#### EXERCISE TEXT:
For the order and mode interaction, the effect can be driven by different levels of order. The effect can be driven by a single level of order (e.g., DTC: decoy, target, competitor in the numerical mode) or by several different levels of orders interacting with the mode. In the Supplementary Materials, we present the results of the power analysis when there are $1$ , $2$ , and $3$ possible levels of order interacting with the mode. When we combine all consumer products, with a power of $0.95$ , we will be able to detect an effect of size $0.09$ when there is a single level of order interacting with the mode and $0.07$ when two or three levels of order interact with the mode. When old and new goods are analyzed separately, with a power of $0.95$ , we will be able to detect an effect of size $0.11$ when it is driven by one level of order interacting with the mode and an effect of size $0.08$ when it is driven by two or three levels. These results are the same for the interaction between order and layout since both mode and layout have the same number of levels.

We only show the results of the three way interaction when a single level of order interacts with the other two variables. When we combine the consumer goods, with a power of $0.95$ , we will be able to detect an effect of size $0.16$ . When we analyze old and new goods separately, with a power of $0.95$ , we will be able to detect an effect of size $0.22$ .

Apart from the ternary trials mentioned above, to observe choice proportions between the target and the competitor in the absence of the decoy option, we decided to include binary choice trials. These will be presented in 2 different layouts and 2 different formats giving us 4 conditions. Since we will not analyze the binary trials based on order, we do not account for that factor in this calculation (but note that order is randomized). Since we need $900$ trials per condition, we will need $3,600$ trials. Since each individual will do $12$ trials, we obtain our estimate of $300$ additional participants. This takes our total to $2,300$ participants.

2.2. Materials

We used six different consumer goods for our experiment. The consumer goods, attribute names, and attribute values are presented in Table 1. To construct a binary choice set, we present the two alternatives in one of two possible orders $XY$ and $YX$ . For a ternary choice set where the options are shown in one particular order (e.g., DTC: Decoy, Target, Competitor from left to right), there are 6 choice sets with one decoy (e.g., $X_d$ ) and another 6 choice sets with the other decoy (e.g., $Y_d$ ), yielding a total of 12 ternary choice sets. For each stimulus, we generated four different question formats in a 2x2 design [mode: graphical vs. numerical] x [layout: by-alternative vs. by-attribute]. Examples of these different formats can be seen in Figure 1.

Table 1 The attribute values for the 6 stimuli used in the experiment. For each stimulus, there were two different alternatives X and Y

Note: Two additional decoy alternatives were $X_d$ and $Y_d$ such that these were strictly dominated by X and Y, respectively. The ternary choice set for each consumer good consisted of X, Y and one of the two decoy options $X_d$ or $Y_d$ . For every participant, for each consumer good, the decoy option was selected randomly. The binary choice set consisted of a choice between X and Y in the two orders.

#### WHAT IS EXPECTED:
Reproduce verbatim the portion of the experimental design text above between "Apart from the" and "to $2,300$ participants.", inclusive.

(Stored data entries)
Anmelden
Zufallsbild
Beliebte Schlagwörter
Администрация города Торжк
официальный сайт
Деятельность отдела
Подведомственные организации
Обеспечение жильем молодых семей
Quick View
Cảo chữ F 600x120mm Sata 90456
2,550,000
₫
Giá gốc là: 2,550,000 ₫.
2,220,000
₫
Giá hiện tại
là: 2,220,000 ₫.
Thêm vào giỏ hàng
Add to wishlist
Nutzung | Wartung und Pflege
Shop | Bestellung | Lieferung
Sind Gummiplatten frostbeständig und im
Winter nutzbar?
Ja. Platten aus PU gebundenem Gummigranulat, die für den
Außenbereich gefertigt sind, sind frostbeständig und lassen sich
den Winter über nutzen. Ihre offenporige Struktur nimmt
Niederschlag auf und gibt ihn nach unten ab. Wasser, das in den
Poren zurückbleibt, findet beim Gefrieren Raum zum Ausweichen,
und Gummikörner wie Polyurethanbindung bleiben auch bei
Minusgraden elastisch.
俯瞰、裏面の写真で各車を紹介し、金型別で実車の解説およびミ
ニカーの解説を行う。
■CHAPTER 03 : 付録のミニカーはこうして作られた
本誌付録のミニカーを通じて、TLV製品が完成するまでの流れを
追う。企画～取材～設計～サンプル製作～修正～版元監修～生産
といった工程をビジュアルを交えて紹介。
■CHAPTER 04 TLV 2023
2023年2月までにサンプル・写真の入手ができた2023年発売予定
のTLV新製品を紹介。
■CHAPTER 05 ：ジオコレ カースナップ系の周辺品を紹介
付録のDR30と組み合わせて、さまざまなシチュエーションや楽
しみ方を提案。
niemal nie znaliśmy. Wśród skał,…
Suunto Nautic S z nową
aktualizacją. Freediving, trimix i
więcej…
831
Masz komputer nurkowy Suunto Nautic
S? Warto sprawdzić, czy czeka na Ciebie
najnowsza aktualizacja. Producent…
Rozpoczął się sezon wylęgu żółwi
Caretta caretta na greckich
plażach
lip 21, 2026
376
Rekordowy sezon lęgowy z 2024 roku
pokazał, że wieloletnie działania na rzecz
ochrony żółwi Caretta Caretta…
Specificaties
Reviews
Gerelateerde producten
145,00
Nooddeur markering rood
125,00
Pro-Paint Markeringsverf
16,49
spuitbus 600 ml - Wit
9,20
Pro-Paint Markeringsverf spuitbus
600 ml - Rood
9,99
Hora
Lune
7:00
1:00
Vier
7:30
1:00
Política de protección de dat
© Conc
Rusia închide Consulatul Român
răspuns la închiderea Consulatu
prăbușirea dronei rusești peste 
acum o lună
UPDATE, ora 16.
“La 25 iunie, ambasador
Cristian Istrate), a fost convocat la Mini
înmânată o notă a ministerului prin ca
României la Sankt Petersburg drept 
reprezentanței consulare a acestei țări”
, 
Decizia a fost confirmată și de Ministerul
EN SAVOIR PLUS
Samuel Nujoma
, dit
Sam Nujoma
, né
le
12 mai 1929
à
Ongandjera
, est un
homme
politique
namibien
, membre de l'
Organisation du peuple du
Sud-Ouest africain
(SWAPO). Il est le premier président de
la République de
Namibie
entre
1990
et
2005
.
==
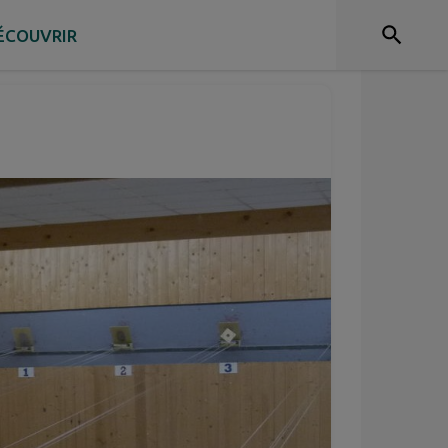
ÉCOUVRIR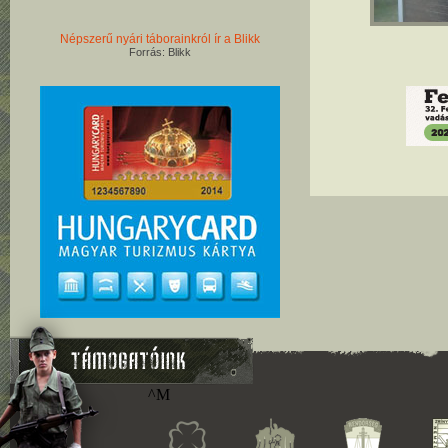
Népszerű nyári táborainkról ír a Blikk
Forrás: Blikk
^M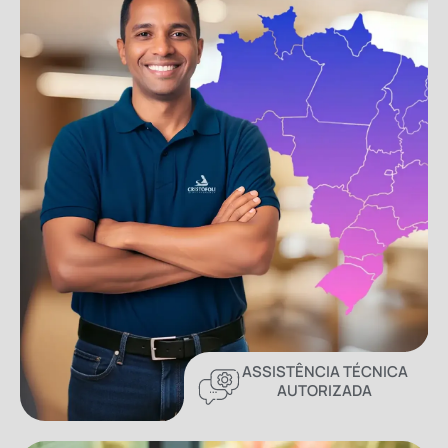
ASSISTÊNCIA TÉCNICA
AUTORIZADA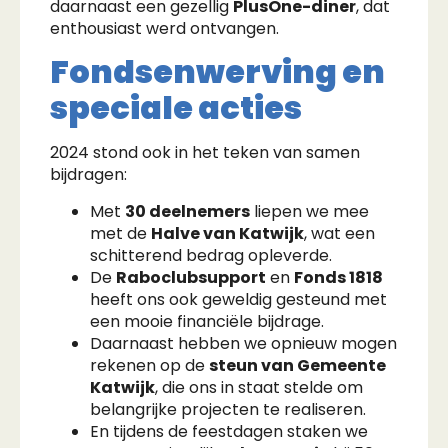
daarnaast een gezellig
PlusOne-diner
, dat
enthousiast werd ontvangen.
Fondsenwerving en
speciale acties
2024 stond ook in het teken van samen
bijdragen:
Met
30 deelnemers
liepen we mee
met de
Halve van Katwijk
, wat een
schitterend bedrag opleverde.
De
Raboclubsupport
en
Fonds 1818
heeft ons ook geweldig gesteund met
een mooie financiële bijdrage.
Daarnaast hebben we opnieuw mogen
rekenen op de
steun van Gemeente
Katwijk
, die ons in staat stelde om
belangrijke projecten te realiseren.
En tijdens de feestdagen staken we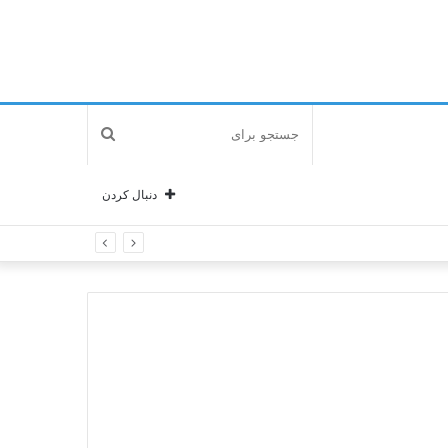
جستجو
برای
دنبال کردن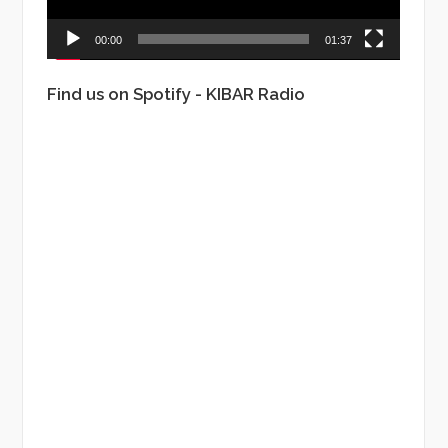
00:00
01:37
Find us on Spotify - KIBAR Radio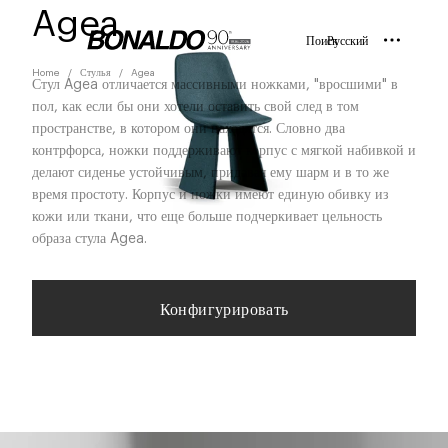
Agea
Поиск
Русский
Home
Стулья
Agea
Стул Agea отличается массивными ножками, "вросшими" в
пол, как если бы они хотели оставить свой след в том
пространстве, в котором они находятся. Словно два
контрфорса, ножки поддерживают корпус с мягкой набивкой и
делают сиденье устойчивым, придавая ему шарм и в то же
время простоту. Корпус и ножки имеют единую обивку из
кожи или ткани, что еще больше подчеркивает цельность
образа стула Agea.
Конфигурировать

#### ANSWER FOR THIS EXERCISE:
Apart from the ternary trials mentioned above, to observe choice proportions between the target and the competitor in the absence of the decoy option, we decided to include binary choice trials. These will be presented in 2 different layouts and 2 different formats giving us 4 conditions. Since we will not analyze the binary trials based on order, we do not account for that factor in this calculation (but note that order is randomized). Since we need $900$ trials per condition, we will need $3,600$ trials. Since each individual will do $12$ trials, we obtain our estimate of $300$ additional participants. This takes our total to $2,300$ participants.